[Data entries]
§ §
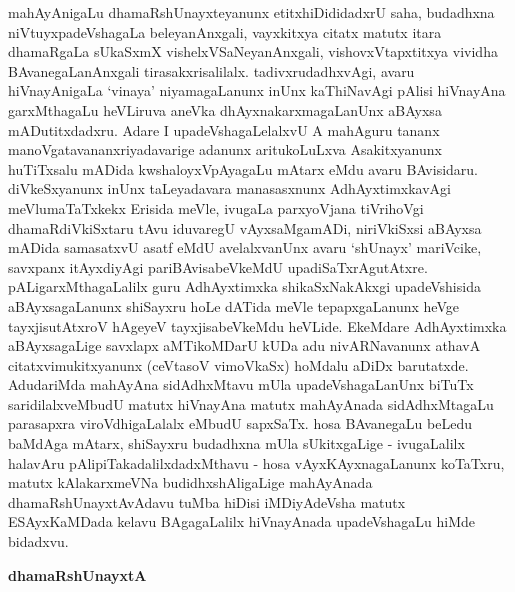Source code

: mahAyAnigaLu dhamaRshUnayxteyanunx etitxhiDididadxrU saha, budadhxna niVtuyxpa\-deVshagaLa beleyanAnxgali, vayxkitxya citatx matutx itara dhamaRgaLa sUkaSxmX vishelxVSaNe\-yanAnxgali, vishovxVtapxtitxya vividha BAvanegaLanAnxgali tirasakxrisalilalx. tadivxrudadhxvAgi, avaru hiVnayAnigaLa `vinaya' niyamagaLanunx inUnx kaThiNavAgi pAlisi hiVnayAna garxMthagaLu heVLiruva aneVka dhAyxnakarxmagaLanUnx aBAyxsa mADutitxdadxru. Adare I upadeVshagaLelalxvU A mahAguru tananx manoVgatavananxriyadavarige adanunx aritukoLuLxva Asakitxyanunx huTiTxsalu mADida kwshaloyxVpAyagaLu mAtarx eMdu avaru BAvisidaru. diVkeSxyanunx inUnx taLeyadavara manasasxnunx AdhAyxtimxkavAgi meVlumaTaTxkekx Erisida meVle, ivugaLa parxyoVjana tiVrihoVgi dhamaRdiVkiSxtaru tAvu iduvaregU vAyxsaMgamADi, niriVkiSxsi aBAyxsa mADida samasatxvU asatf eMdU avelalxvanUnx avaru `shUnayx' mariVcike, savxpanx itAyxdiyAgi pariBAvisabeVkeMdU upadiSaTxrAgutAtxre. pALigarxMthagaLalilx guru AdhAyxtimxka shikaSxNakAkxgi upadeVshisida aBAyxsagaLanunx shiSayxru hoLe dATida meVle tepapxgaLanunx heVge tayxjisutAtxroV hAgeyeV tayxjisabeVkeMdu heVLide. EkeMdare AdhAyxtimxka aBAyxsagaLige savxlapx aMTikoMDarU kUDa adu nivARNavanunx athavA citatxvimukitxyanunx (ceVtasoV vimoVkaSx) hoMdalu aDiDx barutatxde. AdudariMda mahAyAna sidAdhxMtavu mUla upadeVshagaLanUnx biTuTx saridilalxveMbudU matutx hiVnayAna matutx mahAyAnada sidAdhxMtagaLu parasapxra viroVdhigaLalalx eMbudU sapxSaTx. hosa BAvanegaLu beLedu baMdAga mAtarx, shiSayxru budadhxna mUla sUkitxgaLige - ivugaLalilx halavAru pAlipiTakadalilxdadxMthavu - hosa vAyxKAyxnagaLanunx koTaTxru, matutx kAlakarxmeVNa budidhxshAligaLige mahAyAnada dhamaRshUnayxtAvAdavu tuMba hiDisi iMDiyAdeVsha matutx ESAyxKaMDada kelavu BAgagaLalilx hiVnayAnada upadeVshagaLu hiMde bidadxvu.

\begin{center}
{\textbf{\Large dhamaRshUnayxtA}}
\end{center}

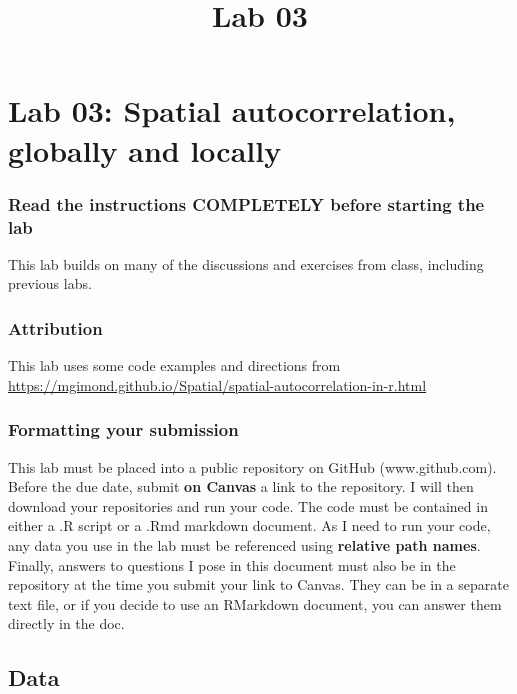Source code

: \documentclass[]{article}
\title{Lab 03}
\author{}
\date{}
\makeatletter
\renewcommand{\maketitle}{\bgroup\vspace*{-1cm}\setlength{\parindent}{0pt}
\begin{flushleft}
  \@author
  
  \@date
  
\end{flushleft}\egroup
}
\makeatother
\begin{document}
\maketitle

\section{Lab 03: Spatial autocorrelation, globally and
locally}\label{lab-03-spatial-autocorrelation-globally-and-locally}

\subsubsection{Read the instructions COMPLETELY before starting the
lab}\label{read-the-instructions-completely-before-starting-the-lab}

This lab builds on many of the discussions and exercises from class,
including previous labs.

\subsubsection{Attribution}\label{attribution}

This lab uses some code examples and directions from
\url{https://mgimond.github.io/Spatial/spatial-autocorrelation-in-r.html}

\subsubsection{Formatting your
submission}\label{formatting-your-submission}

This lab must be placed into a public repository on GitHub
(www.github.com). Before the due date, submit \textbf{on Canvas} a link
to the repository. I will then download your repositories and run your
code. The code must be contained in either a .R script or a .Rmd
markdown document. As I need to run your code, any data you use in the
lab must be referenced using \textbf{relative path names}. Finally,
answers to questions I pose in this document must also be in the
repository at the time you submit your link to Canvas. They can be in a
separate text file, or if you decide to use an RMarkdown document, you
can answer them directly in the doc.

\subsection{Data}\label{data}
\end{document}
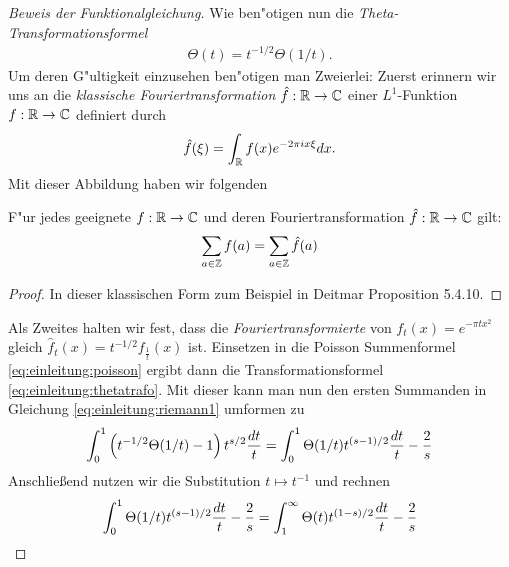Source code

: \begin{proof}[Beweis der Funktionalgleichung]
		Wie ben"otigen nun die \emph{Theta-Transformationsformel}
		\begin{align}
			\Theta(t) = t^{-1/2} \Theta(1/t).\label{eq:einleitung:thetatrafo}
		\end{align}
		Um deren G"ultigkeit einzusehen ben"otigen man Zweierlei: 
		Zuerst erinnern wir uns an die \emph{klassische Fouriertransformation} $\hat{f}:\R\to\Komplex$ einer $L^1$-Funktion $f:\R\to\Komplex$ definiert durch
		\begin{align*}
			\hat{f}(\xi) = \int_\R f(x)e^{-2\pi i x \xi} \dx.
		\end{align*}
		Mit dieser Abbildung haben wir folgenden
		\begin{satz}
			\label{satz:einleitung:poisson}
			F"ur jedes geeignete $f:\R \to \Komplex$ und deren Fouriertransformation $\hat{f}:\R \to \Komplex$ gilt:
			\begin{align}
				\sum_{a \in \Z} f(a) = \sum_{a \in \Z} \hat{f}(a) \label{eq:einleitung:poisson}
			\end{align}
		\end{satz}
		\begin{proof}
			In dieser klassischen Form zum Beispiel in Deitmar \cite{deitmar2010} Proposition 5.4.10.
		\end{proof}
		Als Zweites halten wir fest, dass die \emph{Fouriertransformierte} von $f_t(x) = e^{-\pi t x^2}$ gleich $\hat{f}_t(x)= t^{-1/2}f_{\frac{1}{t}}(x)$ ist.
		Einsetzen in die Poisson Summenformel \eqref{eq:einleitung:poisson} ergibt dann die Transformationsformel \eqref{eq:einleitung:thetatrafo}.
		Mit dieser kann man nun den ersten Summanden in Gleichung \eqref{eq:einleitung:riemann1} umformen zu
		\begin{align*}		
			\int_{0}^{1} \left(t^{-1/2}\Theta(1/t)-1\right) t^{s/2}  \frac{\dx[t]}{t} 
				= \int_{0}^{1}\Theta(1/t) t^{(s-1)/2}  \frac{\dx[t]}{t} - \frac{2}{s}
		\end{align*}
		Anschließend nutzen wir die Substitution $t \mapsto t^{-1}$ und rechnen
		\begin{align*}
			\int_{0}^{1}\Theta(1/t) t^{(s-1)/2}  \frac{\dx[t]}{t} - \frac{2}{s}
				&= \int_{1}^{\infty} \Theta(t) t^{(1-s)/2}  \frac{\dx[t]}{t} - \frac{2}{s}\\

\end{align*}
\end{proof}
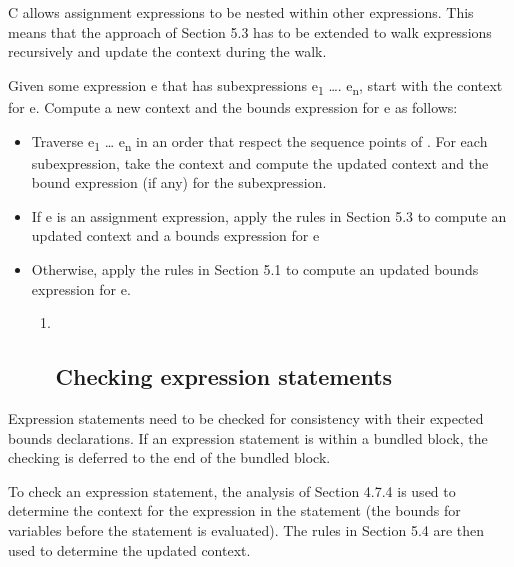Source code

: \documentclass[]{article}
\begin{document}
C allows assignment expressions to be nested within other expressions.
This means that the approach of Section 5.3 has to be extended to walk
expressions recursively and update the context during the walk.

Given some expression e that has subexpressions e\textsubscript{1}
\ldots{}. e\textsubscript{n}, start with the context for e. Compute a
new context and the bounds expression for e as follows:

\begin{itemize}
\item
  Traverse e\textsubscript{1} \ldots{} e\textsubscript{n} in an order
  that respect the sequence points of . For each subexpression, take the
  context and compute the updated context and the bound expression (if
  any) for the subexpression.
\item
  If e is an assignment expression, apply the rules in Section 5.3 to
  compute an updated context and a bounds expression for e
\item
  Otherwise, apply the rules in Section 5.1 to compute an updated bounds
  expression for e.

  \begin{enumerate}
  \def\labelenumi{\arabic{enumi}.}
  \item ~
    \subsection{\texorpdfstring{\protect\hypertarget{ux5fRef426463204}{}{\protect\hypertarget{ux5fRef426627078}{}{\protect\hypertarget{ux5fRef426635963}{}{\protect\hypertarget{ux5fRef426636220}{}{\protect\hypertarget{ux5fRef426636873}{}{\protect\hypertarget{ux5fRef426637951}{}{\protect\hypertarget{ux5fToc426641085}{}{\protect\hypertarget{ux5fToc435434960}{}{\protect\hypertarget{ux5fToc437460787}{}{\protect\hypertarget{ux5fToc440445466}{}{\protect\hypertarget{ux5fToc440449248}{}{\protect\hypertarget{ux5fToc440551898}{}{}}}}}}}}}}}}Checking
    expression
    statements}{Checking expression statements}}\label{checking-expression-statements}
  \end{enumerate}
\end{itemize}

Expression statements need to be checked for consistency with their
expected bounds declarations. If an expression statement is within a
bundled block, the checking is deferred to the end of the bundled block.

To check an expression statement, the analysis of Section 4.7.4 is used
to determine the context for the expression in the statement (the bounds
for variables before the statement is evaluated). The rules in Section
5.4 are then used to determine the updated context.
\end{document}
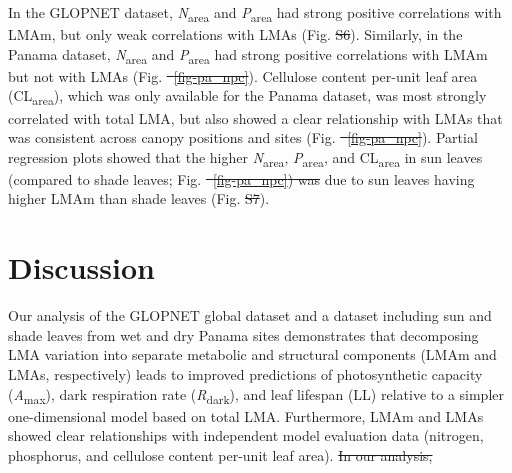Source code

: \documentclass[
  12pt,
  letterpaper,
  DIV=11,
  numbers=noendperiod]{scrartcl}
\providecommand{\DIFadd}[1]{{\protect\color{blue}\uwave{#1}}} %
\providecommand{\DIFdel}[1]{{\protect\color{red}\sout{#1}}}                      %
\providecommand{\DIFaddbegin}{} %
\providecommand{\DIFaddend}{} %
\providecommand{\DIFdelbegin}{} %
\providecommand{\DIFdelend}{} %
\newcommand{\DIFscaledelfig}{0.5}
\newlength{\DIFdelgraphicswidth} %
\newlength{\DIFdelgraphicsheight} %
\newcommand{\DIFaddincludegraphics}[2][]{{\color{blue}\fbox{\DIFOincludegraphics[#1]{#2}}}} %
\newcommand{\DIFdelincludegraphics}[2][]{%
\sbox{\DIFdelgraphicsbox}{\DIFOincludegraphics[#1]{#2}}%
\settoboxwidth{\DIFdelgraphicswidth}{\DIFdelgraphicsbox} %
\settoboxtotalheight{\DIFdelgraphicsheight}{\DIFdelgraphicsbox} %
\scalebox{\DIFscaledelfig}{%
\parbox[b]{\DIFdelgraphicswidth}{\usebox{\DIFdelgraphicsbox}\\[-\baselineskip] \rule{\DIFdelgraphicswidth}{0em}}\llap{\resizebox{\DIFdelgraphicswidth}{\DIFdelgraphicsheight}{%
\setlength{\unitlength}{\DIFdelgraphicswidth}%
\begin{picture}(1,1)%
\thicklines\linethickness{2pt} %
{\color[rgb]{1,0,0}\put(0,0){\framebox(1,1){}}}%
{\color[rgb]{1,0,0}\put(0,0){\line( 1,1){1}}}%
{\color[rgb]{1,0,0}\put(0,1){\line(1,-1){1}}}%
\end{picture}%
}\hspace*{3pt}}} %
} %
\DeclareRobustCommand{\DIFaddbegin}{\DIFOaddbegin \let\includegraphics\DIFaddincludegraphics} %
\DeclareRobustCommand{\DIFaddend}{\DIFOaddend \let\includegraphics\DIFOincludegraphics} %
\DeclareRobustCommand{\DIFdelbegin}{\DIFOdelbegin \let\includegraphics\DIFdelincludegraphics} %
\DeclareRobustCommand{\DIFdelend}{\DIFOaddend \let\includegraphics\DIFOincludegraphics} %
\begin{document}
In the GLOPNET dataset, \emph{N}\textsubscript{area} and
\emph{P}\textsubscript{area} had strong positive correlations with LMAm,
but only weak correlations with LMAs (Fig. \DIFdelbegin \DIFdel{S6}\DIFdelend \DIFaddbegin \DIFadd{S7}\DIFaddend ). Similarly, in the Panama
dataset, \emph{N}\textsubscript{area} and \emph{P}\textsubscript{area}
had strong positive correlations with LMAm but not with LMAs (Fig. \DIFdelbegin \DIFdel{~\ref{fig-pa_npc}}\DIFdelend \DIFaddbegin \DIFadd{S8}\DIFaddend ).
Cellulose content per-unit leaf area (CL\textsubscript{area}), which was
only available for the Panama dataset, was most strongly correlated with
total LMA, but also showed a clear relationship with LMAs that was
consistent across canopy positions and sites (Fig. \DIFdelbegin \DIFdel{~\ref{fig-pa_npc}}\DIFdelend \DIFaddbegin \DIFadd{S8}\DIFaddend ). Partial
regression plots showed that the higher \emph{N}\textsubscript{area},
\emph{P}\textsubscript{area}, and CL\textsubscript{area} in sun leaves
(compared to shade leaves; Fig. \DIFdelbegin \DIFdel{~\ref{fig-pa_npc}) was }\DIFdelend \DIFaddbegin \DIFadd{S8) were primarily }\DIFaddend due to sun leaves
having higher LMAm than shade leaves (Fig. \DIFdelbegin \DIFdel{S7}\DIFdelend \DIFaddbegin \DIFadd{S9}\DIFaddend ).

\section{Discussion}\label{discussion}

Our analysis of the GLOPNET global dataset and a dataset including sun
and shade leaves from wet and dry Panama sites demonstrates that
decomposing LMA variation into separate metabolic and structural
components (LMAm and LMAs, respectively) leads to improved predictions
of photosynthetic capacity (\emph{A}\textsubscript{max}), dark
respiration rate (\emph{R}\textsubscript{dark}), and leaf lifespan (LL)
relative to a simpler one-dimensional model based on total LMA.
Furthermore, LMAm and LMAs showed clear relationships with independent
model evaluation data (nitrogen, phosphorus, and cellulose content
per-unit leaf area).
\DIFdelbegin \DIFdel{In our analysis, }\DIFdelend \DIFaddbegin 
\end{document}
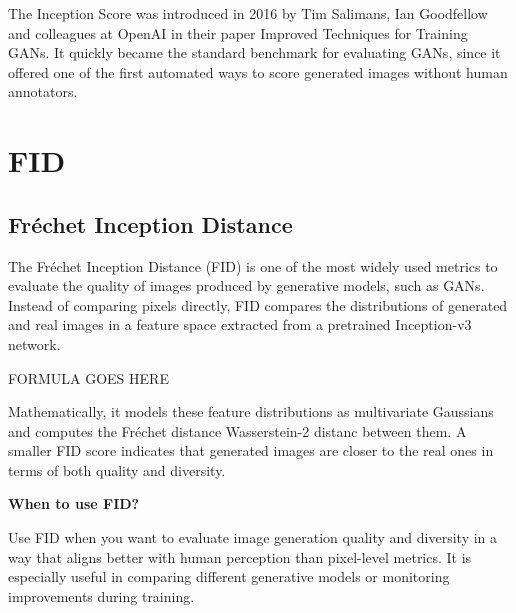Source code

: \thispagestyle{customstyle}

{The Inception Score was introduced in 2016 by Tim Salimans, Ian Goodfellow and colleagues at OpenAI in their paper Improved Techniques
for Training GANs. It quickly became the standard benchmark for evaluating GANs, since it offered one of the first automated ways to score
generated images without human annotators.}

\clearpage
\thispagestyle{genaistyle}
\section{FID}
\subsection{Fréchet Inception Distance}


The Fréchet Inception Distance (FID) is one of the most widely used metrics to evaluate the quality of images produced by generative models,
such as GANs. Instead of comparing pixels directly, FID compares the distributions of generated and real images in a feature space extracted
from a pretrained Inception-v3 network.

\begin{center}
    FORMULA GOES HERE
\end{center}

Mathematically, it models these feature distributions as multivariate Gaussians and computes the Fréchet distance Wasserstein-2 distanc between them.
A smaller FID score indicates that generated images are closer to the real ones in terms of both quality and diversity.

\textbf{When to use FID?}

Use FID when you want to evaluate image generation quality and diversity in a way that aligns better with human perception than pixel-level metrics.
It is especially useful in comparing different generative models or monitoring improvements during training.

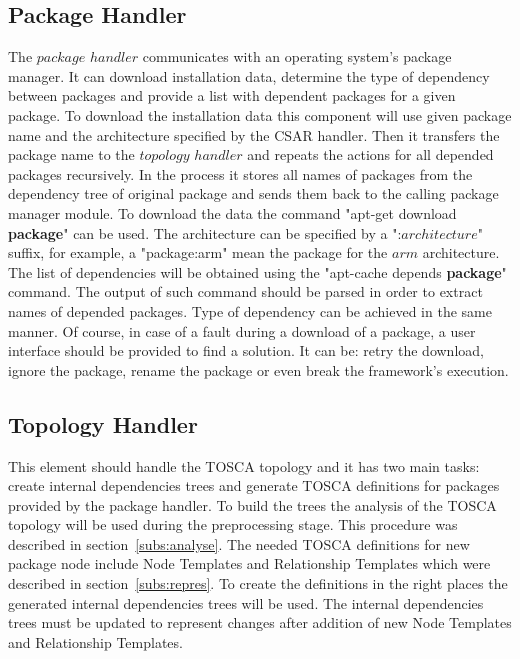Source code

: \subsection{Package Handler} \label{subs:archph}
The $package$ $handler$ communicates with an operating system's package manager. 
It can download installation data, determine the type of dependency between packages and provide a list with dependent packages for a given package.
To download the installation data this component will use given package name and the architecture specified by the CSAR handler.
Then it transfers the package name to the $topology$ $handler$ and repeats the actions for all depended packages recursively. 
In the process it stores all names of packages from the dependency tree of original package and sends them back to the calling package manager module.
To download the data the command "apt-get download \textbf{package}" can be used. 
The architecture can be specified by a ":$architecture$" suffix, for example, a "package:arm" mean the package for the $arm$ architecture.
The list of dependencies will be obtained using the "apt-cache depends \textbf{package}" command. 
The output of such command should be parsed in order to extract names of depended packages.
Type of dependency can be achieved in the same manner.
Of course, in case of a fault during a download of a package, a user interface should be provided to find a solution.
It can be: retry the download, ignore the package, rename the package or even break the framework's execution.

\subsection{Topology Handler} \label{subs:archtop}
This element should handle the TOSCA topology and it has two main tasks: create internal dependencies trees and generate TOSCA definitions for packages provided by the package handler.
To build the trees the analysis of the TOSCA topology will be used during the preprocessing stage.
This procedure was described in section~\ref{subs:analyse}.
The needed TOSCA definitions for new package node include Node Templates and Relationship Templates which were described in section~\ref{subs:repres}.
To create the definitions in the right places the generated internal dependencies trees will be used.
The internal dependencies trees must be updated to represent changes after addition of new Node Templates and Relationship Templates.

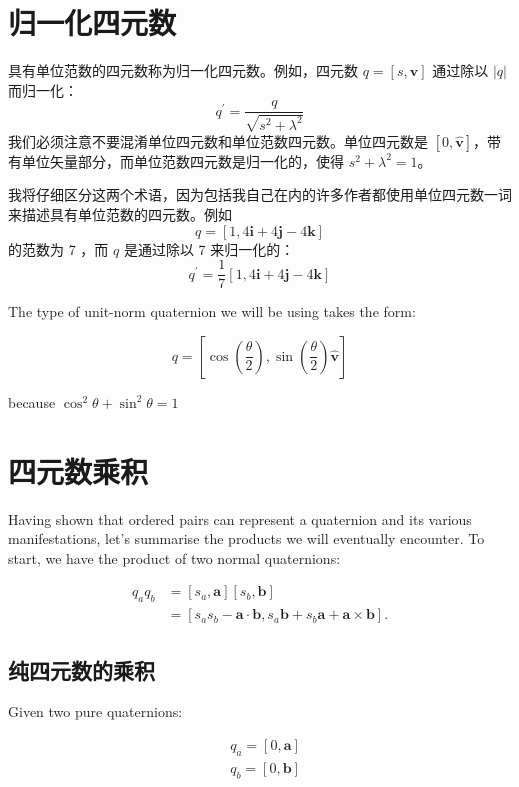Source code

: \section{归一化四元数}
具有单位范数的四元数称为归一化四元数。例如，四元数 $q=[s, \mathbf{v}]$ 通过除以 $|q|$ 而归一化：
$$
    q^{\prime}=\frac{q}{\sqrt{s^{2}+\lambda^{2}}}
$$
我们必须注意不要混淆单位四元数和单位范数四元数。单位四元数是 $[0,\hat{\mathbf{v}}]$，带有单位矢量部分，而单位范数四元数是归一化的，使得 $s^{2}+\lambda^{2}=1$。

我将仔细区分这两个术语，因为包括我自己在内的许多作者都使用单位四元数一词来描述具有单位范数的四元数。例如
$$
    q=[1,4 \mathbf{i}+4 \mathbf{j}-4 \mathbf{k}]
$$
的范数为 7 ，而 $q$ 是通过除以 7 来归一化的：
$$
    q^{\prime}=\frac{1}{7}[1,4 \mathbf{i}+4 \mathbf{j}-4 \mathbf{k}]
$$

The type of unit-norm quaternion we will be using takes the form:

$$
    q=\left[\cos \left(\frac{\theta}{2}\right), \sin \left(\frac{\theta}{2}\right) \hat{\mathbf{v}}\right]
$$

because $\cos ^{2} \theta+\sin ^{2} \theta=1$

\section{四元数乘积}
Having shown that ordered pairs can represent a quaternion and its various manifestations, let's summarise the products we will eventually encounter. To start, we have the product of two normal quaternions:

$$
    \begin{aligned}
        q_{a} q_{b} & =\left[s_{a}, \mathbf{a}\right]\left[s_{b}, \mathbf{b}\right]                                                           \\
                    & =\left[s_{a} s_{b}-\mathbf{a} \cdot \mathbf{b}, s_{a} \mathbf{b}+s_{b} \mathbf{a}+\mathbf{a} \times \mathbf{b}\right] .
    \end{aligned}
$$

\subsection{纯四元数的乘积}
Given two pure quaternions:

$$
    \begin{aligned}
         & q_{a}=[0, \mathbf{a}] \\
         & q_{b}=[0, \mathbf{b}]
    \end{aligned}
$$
§ §
[Exercise requirements]: This exercise asks for the line with "Having shown that" and all lines after it through the end of the records above, retyped exactly and with nothing else.

[Result of the task]:
Having shown that ordered pairs can represent a quaternion and its various manifestations, let's summarise the products we will eventually encounter. To start, we have the product of two normal quaternions:

$$
    \begin{aligned}
        q_{a} q_{b} & =\left[s_{a}, \mathbf{a}\right]\left[s_{b}, \mathbf{b}\right]                                                           \\
                    & =\left[s_{a} s_{b}-\mathbf{a} \cdot \mathbf{b}, s_{a} \mathbf{b}+s_{b} \mathbf{a}+\mathbf{a} \times \mathbf{b}\right] .
    \end{aligned}
$$

\subsection{纯四元数的乘积}
Given two pure quaternions:

$$
    \begin{aligned}
         & q_{a}=[0, \mathbf{a}] \\
         & q_{b}=[0, \mathbf{b}]
    \end{aligned}
$$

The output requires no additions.